### Tasks:
[1] From the passage about the Times Tower opening, list the streets that meet at the intersection where the tower stands.
[2] Carry on the passage about the Times Tower opening, picking up after its final sentence.

This inaugural bash commemorated the official opening of the new headquarters of The New York Times. The newspaper’s owner, German Jewish immigrant Alfred Ochs, had successfully lobbied the city to rename Longacre Square, the district surrounding his paper’s new home, in honor of the famous publication (a contemporary article in The New York Times credited Interborough Rapid Transit Company President August Belmont for suggesting the change to the Rapid Transit Commission). The impressive Times Tower, marooned on a tiny triangle of land at the intersection of 7th Avenue, Broadway and 42nd Street, was at the time Manhattan’s second-tallest building — the tallest if measured from the bottom of its four massive sub-basements, built to handle the heavy weight demands ofThe Times‘ up-to-date printing equipment.
The building was the focus of an unprecedented New Year’s Eve celebration. Ochs spared no expense to ensure a party for the ages. An all-day street festival culminated in a fireworks display set off from the base of the tower, and at midnight the joyful sound of cheering, rattles and noisemakers from the over 200,000 attendees could be heard, it was said, from as far away as Croton-on-Hudson, thirty miles north along the Hudson River.

### Data provided:
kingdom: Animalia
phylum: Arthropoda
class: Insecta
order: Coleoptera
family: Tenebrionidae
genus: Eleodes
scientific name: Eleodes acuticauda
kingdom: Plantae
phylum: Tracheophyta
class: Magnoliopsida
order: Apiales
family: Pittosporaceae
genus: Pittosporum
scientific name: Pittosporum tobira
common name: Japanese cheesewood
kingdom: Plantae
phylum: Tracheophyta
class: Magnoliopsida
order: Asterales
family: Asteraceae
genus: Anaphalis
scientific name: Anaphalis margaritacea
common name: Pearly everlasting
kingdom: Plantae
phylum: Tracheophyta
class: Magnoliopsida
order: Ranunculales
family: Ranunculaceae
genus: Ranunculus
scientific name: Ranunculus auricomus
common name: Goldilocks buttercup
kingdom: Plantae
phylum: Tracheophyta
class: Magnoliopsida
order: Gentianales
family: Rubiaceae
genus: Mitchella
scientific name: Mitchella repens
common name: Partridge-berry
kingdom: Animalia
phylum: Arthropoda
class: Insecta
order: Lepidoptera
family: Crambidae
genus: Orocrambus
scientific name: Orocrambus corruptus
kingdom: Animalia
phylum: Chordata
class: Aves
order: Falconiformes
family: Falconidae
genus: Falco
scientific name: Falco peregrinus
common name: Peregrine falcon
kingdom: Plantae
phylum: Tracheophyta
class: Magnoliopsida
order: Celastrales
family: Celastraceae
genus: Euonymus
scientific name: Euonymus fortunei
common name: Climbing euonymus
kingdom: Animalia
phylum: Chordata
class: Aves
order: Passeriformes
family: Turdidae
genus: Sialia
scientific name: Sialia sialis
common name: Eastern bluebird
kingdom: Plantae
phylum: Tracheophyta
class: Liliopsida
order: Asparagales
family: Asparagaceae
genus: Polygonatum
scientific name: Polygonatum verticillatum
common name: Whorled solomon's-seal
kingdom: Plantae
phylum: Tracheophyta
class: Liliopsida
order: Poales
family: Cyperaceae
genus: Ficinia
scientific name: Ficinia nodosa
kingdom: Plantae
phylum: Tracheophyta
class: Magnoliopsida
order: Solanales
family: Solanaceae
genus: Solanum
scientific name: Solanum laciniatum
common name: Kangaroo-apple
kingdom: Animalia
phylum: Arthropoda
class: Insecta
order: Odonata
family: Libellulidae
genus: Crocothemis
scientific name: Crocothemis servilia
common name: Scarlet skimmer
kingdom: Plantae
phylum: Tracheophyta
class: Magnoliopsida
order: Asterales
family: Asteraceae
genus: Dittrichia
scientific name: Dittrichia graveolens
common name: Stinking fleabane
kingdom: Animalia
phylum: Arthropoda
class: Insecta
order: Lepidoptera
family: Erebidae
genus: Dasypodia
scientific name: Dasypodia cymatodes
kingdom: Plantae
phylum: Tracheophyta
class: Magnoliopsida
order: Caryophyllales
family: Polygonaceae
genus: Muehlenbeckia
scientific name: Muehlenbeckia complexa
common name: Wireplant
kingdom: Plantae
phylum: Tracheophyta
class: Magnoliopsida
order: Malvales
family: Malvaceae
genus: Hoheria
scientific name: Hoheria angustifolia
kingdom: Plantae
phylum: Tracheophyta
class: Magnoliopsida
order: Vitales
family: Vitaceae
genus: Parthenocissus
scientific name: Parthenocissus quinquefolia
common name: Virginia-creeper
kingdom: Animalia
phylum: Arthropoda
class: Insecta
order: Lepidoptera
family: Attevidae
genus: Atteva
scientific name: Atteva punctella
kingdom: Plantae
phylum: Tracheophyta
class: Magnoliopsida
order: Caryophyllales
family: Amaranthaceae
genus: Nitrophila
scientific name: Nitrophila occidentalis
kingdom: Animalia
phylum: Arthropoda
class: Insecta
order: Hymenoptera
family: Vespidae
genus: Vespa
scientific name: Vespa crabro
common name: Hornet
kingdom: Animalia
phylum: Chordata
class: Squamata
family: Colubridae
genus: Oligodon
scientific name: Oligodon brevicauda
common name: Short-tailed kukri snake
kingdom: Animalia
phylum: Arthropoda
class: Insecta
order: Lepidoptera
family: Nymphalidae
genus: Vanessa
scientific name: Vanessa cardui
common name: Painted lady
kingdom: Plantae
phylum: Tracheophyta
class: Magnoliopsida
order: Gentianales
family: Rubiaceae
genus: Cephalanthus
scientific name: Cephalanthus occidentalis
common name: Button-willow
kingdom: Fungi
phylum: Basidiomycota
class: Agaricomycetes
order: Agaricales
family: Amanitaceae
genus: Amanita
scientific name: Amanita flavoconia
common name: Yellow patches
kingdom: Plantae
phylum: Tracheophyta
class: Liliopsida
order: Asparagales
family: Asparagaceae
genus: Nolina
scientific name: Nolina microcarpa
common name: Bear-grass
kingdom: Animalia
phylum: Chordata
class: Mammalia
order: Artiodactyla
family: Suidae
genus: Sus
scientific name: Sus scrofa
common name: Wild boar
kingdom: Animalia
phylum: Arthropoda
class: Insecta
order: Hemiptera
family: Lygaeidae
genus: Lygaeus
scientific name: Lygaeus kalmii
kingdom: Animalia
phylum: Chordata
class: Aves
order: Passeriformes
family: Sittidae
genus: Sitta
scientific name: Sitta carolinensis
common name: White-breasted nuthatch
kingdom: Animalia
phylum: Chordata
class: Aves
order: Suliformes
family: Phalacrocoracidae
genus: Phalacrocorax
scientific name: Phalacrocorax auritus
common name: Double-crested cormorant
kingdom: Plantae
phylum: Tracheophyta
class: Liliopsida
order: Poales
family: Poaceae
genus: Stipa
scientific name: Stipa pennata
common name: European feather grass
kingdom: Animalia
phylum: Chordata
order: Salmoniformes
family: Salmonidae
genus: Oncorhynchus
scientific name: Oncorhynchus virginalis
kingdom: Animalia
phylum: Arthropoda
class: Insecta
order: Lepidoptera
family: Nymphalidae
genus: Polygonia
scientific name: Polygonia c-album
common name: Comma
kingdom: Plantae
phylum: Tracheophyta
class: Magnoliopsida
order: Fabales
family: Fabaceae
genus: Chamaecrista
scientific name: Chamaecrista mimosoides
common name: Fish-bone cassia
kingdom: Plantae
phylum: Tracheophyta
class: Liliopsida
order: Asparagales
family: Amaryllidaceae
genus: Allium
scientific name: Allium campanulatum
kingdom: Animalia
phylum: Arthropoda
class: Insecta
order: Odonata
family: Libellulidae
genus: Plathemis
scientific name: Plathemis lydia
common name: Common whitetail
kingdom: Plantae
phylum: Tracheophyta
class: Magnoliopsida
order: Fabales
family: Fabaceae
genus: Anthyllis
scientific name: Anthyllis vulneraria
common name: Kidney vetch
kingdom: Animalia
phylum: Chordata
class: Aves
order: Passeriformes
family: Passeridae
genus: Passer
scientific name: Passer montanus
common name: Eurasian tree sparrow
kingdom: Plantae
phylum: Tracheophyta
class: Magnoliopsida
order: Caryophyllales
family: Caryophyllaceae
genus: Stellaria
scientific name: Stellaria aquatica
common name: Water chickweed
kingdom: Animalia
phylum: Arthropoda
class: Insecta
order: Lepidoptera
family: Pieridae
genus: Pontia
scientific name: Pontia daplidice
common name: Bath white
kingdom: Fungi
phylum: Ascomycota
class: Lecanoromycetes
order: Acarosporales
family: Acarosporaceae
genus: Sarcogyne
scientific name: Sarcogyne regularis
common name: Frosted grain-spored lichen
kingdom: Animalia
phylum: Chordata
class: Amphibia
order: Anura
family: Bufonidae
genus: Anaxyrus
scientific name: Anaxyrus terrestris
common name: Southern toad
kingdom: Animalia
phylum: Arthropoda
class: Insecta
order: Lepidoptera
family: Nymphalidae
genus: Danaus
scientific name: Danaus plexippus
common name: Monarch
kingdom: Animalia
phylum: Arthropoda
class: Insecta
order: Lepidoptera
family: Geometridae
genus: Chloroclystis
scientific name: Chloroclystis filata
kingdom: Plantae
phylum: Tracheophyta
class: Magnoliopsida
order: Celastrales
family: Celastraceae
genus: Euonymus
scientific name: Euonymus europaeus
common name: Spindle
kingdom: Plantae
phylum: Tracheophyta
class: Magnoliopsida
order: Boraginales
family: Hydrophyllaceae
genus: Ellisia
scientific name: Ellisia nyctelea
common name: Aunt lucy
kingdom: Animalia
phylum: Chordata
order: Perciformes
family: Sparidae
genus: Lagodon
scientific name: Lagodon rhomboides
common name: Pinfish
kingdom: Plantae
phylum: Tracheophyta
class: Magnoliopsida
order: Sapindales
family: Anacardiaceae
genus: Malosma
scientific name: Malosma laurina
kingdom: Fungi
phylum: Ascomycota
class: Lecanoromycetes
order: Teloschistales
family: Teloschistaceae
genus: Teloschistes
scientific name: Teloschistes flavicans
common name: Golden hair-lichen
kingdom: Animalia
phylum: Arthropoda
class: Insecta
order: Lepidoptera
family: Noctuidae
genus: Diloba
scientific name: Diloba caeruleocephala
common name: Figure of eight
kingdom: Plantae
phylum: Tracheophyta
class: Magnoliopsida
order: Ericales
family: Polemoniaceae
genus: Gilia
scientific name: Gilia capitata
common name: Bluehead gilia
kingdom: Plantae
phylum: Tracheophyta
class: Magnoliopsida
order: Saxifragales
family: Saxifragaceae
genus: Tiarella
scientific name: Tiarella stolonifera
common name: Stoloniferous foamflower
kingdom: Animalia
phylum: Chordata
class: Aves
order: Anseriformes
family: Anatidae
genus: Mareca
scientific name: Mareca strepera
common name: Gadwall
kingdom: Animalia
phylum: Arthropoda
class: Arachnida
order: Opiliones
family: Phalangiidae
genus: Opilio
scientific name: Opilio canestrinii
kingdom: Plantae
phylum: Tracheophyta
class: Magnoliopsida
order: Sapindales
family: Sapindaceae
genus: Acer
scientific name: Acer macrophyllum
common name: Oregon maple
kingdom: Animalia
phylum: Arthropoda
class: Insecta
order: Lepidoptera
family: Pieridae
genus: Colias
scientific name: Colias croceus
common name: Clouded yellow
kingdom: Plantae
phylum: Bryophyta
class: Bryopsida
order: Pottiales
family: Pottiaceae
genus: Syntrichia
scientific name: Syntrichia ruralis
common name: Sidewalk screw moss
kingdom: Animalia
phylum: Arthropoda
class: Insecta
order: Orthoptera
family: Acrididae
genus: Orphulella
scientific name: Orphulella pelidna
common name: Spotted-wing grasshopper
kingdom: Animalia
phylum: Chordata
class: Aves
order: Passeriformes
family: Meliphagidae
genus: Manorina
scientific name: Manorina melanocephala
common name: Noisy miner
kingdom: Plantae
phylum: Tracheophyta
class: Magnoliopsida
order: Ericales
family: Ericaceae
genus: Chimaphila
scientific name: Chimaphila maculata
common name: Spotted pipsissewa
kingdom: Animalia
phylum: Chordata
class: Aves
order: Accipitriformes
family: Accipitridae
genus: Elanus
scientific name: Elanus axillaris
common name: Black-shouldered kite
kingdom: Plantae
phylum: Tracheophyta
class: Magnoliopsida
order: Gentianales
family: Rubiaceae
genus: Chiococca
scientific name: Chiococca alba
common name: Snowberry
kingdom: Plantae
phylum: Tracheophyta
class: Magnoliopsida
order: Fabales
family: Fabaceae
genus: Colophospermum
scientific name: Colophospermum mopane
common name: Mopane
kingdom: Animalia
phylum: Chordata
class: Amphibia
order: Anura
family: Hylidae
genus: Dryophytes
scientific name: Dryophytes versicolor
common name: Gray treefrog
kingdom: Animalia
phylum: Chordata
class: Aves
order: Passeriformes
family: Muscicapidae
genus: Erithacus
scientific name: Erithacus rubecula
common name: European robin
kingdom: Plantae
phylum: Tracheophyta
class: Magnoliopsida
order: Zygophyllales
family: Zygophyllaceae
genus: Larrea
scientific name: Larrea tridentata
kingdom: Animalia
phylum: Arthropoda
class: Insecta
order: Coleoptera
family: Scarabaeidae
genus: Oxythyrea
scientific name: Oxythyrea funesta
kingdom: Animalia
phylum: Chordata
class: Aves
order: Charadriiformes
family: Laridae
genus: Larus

### Answer list:
[1] 7th Avenue, Broadway, 42nd Street

[2]
The New York Times‘ description of the occasion paints a rapturous picture: “From base to dome the giant structure was alight – a torch to usher in the newborn year…”
The night was such a rousing success that Times Square instantly replaced Lower Manhattan’s Trinity Church as “the” place in New York City to ring in the new year. Before long, this party of parties would capture the imagination of the nation, and the world.
Two years later, the city banned the fireworks display – but Ochs was undaunted. He arranged to have a large, illuminated seven-hundred-pound iron and wood ball lowered from the tower flagpole precisely at midnight to signal the end of 1907 and the beginning of 1908.
On that occassion, and for almost a century thereafter, Times Square signmaker Artkraft Strauss was responsible for the ball-lowering. (For more information on the past and present of the New Year’s Eve Ball itself, please click here.) In 1914, The New York Times outgrew Times Tower and relocated to 229 West 43rd Street. By then, New Year’s Eve in Times Square was already a permanent part of our cultural fabric.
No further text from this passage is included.